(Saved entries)
--------------------------------------------------

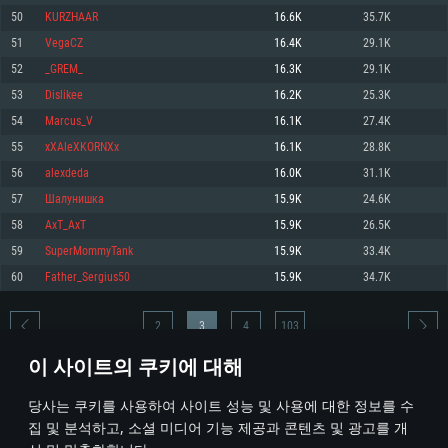
50
KURZHAAR
16.6K
35.7K
메모리: 4GB
메모리: 6 GB
메모리: 4 GB
51
VegaCZ
16.4K
29.1K
그래픽 카드: DirectX 11 이상을 지원하는 AMD Radeon 77XX / NVIDIA
그래픽 카드: Metal 을 지원하는 Intel Iris Pro 5200 (Mac), 혹은 이와 비슷한 성
그래픽 카드: Vulkan 을 지원하고, 최신 그래픽 드라이버를 지원하는 NVIDIA
GeForce GT 660. 최소 사양 해상도: 720p
능을 가지는 Mac 버전의 AMD/Nvidia. 최소 해상도: 720p
660 (6개월 미만) 혹은 그와 동급의 성능을 가지며 최신 그래픽 드라이버를 지
52
_GREM_
16.3K
29.1K
원하는 AMD (6개월 미만; 최소사양 지원 해상도 720p)
네트워크: 브로드밴드 인터넷
네트워크: 브로드밴드 인터넷
53
Dislikee
16.2K
25.3K
네트워크: 브로드밴드 인터넷
여유 저장 공간: 22.1 GB (최소 클라이언트)
여유 저장 공간: 22.1 GB (최소 클라이언트)
54
Marcus_V
16.1K
27.4K
여유 저장 공간: 22.1 GB (최소 클라이언트)
55
xXAleXKORNXx
16.1K
28.8K
권장 사양
권장 사양
권장 사양
56
alexdeda
16.0K
31.1K
운영체제: Windows 10/11 (64 bit)
운영체제: Mac OS Big Sur 11.0
운영체제: Ubuntu 20.04 64bit
57
Шалунишка
15.9K
24.6K
프로세서: Intel Core i5 또는 Ryzen 5 3600 이상
프로세서: Core i7 (Intel Xeon 은 지원하지 않습니다)
58
AxT_AxT
15.9K
26.5K
프로세서: Intel Core i7
메모리: 16 GB 이상
메모리: 8 GB
59
SuperMommyTank
15.9K
33.4K
메모리: 16 GB
그래픽 카드: DirectX 11 이상을 지원하는 Nvidia GeForce 1060, 또는 AMD RX
그래픽 카드: Metal을 지원하는 Radeon Vega II 이상
60
Father_Sergius50
15.9K
34.7K
570 혹은 그 이상
그래픽 카드: Vulkan 을 지원하고, 최신 그래픽 드라이버를 지원하는 NVIDIA
네트워크: 브로드밴드 인터넷
1060 (6개월 미만) 혹은 그와 동급의 성능을 가지며 최신 그래픽 드라이버를
네트워크: 브로드밴드 인터넷
지원하는 AMD RX 570 (6개월 미만; 최소사양 지원 해상도 720p) 이상
여유 저장 공간: 62.2 GB (전체 클라이언트)
2
3
4
103
여유 저장 공간: 62.2 GB (전체 클라이언트)
네트워크: 브로드밴드 인터넷
이 사이트의 쿠키에 대해
여유 저장 공간: 62.2 GB (전체 클라이언트)
* 순위표는 매일 1회 갱신됩니다
당사는 쿠키를 사용하여 사이트 성능 및 사용에 대한 정보를 수
집 및 분석하고, 소셜 미디어 기능 제공과 콘텐츠 및 광고를 개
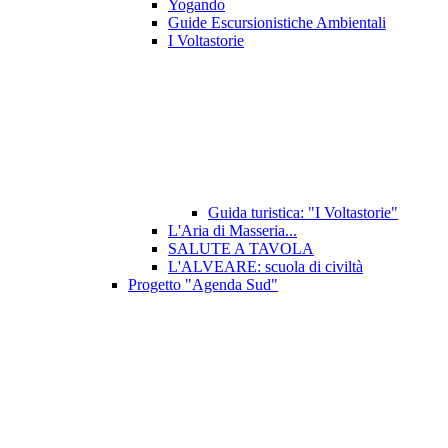
Yogando
Guide Escursionistiche Ambientali
I Voltastorie
Guida turistica: "I Voltastorie"
L'Aria di Masseria...
SALUTE A TAVOLA
L'ALVEARE: scuola di civiltà
Progetto "Agenda Sud"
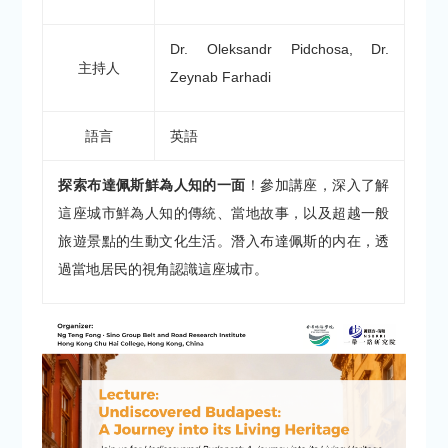
Dr. Oleksandr Pidchosa,
Dr.
主持人
Zeynab Farhadi
語言
英語
探索布達佩斯鮮為人知的一面
！參加講座，深入了解
這座城市鮮為人知的傳統、當地故事，以及超越一般
旅遊景點的生動文化生活。潛入布達佩斯的内在，透
過當地居民的視角認識這座城市。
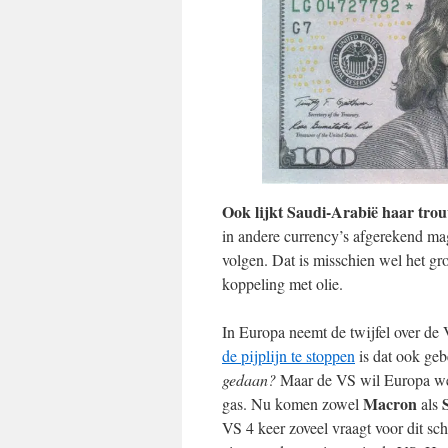
Ook lijkt Saudi-Arabië haar trou
in andere currency’s afgerekend ma
volgen. Dat is misschien wel het gr
koppeling met olie.
In Europa neemt de twijfel over de
de pijplijn te stoppen
is dat ook ge
gedaan?
Maar de VS wil Europa we
Macron
gas. Nu komen zowel
als
VS 4 keer zoveel vraagt voor dit sc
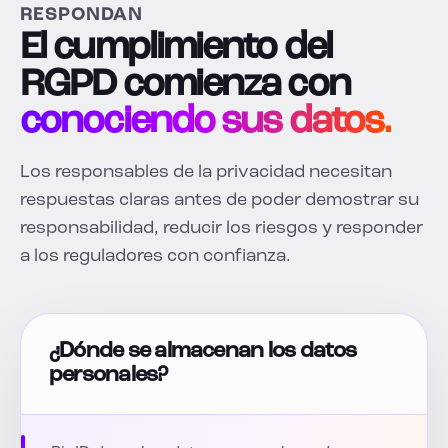
RESPONDAN
El cumplimiento del
RGPD comienza con
conociendo sus datos.
Los responsables de la privacidad necesitan
respuestas claras antes de poder demostrar su
responsabilidad, reducir los riesgos y responder
a los reguladores con confianza.
¿Dónde se almacenan los datos
personales?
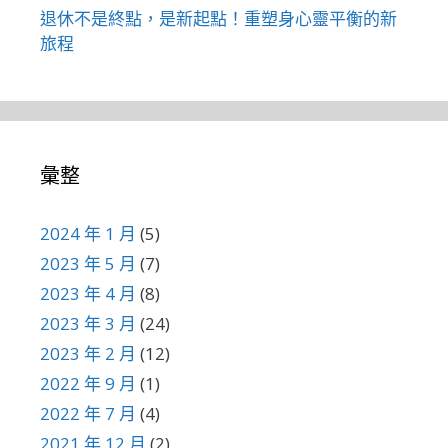
退休不是終點，是新起點！重塑身心靈平衡的新
旅程
彙整
2024 年 1 月
(5)
2023 年 5 月
(7)
2023 年 4 月
(8)
2023 年 3 月
(24)
2023 年 2 月
(12)
2022 年 9 月
(1)
2022 年 7 月
(4)
2021 年 12 月
(2)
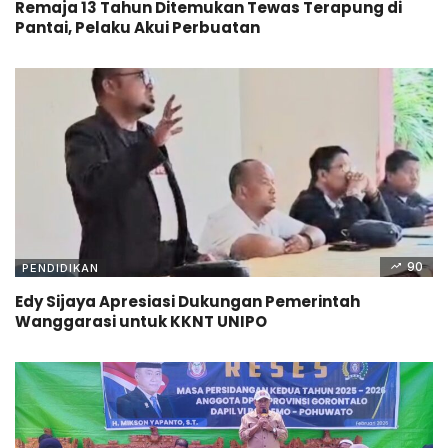
Remaja 13 Tahun Ditemukan Tewas Terapung di
Pantai, Pelaku Akui Perbuatan
90
PENDIDIKAN
Edy Sijaya Apresiasi Dukungan Pemerintah
Wanggarasi untuk KKNT UNIPO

--------------------------------------------------

### YOUR INSTRUCTIONS
In the answer, include exactly the lines from the top of the entries through the line containing "GeForce GT 660. 최소 사양 해상도: 720p", and nothing else, not even the pictures.

### ANSWER FOR THIS EXERCISE
50
KURZHAAR
16.6K
35.7K
메모리: 4GB
메모리: 6 GB
메모리: 4 GB
51
VegaCZ
16.4K
29.1K
그래픽 카드: DirectX 11 이상을 지원하는 AMD Radeon 77XX / NVIDIA
그래픽 카드: Metal 을 지원하는 Intel Iris Pro 5200 (Mac), 혹은 이와 비슷한 성
그래픽 카드: Vulkan 을 지원하고, 최신 그래픽 드라이버를 지원하는 NVIDIA
GeForce GT 660. 최소 사양 해상도: 720p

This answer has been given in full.